Exactly the lines from the one containing "Convert the map" through the end of the entries, both ends included, are to be output.

┏━━

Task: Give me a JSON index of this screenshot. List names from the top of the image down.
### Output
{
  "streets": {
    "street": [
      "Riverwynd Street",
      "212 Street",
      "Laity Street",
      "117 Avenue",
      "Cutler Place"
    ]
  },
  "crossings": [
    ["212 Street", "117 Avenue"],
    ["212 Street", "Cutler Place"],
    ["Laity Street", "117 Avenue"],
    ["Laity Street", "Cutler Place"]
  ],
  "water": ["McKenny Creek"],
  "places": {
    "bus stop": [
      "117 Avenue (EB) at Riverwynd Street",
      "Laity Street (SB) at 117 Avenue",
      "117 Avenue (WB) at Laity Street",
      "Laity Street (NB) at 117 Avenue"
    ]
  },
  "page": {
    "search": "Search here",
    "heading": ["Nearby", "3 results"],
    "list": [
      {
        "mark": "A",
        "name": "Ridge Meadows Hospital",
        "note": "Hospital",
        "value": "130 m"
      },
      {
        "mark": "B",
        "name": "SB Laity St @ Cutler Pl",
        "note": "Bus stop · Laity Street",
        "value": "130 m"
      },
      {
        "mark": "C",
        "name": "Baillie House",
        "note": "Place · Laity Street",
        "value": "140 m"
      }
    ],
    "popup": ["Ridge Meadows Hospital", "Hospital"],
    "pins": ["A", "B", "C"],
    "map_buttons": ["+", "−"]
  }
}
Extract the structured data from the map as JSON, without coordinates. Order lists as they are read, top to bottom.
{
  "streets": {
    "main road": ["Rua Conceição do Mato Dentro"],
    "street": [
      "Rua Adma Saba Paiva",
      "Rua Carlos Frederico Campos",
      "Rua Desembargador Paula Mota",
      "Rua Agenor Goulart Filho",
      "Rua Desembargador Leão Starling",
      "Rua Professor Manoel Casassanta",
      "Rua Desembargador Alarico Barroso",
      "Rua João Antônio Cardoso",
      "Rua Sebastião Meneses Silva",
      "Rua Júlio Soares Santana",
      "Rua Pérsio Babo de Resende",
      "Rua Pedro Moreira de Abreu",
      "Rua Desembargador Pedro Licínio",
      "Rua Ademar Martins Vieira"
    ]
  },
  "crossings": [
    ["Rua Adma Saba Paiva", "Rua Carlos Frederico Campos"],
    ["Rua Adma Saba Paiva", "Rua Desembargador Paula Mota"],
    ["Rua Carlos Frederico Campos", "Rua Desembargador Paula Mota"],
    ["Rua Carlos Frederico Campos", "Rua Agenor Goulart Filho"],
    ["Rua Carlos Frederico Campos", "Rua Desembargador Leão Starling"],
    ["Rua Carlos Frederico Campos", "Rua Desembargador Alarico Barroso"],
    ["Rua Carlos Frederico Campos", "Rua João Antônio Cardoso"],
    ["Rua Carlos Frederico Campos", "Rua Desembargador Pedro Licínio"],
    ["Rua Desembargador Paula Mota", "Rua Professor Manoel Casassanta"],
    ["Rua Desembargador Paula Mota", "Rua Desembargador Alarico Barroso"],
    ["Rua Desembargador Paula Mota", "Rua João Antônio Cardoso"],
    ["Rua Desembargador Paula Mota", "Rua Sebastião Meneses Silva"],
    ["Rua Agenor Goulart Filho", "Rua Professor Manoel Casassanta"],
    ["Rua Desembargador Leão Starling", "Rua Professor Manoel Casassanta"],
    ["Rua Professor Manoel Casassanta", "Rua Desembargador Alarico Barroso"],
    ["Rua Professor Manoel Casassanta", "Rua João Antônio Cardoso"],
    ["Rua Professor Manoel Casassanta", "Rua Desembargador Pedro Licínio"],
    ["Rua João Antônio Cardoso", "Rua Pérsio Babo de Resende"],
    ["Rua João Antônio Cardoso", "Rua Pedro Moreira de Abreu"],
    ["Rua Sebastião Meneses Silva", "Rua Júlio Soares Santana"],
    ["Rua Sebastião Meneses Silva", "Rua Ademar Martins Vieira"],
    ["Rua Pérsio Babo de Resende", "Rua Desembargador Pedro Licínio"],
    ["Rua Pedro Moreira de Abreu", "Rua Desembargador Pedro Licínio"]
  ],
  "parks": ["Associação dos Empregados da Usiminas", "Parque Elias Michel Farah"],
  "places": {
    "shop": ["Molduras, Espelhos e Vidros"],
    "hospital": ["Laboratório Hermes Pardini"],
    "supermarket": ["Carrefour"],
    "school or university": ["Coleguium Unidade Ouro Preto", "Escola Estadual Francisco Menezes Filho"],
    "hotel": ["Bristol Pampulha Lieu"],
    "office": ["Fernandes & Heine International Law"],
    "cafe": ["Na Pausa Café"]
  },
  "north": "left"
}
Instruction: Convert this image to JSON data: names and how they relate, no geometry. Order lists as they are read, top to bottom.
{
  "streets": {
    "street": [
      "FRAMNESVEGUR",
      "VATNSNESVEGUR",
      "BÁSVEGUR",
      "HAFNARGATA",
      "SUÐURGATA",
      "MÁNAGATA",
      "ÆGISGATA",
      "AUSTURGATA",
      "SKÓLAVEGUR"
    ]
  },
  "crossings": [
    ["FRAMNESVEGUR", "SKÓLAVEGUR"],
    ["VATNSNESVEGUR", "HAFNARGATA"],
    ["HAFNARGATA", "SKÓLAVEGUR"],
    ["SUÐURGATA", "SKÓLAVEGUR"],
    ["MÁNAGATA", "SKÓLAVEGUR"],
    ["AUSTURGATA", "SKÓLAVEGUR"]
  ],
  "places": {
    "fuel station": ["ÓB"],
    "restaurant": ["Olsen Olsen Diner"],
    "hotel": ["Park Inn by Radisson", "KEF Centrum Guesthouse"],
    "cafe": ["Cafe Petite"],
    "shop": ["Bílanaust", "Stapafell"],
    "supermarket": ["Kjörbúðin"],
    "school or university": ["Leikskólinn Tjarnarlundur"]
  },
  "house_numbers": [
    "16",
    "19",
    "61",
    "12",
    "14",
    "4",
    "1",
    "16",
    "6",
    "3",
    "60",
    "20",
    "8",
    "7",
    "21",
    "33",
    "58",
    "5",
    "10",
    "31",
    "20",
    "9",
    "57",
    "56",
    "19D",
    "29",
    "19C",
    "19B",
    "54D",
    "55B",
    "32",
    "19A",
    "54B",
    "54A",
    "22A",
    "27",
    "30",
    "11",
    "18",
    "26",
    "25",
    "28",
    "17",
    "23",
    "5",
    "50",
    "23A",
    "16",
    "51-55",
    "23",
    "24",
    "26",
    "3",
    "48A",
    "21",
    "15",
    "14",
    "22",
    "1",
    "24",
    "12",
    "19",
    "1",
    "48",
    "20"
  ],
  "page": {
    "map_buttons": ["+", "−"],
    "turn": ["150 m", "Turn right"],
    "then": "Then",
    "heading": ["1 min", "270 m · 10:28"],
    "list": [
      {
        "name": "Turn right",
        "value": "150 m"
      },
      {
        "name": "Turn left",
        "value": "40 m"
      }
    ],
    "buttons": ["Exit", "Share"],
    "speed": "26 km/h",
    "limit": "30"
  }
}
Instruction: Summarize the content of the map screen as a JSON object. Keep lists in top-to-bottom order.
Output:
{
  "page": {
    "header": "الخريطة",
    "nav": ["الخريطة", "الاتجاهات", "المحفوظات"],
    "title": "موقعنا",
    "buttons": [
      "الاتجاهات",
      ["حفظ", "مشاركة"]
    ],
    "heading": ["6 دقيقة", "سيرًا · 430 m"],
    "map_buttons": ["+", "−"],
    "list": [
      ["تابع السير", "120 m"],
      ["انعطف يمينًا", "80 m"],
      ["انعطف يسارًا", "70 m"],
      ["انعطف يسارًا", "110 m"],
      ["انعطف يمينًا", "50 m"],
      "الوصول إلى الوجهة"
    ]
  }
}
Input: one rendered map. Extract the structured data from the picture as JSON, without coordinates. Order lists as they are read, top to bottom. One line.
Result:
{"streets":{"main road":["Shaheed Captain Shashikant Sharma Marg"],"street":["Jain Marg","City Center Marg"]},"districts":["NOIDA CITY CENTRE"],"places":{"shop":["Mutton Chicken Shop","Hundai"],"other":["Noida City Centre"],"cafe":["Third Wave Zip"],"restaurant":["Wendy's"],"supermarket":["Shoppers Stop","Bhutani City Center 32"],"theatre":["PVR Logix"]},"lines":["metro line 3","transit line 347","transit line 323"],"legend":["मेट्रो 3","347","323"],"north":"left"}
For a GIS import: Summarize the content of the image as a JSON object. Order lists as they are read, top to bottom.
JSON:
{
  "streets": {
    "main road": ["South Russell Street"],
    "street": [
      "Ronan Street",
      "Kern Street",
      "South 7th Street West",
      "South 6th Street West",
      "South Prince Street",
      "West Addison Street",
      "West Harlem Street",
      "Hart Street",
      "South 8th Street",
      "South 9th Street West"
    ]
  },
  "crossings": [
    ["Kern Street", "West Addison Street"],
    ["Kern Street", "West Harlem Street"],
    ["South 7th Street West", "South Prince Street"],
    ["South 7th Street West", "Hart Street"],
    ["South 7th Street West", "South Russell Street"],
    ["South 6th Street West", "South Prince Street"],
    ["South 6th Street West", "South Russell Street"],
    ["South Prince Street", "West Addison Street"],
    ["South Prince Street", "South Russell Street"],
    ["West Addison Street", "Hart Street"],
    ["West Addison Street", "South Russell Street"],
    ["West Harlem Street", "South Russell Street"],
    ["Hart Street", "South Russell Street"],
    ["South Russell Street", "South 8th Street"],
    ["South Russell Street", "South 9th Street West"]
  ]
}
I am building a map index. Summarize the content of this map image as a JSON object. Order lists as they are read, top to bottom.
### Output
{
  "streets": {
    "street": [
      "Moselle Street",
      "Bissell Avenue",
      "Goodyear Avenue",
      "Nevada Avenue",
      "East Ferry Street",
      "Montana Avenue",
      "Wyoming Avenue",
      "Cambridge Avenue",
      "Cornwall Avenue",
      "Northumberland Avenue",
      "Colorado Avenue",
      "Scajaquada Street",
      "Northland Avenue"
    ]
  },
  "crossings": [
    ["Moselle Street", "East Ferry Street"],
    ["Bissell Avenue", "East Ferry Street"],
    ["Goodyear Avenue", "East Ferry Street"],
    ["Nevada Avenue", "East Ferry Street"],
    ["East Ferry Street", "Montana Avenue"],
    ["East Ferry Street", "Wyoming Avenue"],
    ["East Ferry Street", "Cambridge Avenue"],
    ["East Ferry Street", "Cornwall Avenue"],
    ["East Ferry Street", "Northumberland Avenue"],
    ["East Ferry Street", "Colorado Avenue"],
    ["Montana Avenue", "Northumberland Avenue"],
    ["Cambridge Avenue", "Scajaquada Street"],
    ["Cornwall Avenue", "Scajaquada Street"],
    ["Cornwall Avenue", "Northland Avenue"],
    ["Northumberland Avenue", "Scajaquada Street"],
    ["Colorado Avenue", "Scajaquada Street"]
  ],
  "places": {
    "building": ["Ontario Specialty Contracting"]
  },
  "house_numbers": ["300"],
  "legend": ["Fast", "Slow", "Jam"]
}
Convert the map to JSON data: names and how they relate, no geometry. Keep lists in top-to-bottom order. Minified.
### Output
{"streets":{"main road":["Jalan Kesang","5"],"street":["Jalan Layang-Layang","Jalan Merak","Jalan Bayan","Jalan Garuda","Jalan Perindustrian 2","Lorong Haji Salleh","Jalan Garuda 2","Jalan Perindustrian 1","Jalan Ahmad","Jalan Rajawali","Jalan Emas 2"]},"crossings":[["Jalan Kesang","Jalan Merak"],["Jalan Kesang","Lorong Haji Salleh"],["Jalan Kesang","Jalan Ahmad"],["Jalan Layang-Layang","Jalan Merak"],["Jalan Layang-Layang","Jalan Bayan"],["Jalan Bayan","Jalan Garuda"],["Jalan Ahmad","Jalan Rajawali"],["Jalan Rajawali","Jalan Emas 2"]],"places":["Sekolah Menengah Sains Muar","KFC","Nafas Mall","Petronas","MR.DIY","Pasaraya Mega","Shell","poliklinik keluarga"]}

┗━━

◆ Exercise response ◆
Convert the map to JSON data: names and how they relate, no geometry. Keep lists in top-to-bottom order. Minified.
### Output
{"streets":{"main road":["Jalan Kesang","5"],"street":["Jalan Layang-Layang","Jalan Merak","Jalan Bayan","Jalan Garuda","Jalan Perindustrian 2","Lorong Haji Salleh","Jalan Garuda 2","Jalan Perindustrian 1","Jalan Ahmad","Jalan Rajawali","Jalan Emas 2"]},"crossings":[["Jalan Kesang","Jalan Merak"],["Jalan Kesang","Lorong Haji Salleh"],["Jalan Kesang","Jalan Ahmad"],["Jalan Layang-Layang","Jalan Merak"],["Jalan Layang-Layang","Jalan Bayan"],["Jalan Bayan","Jalan Garuda"],["Jalan Ahmad","Jalan Rajawali"],["Jalan Rajawali","Jalan Emas 2"]],"places":["Sekolah Menengah Sains Muar","KFC","Nafas Mall","Petronas","MR.DIY","Pasaraya Mega","Shell","poliklinik keluarga"]}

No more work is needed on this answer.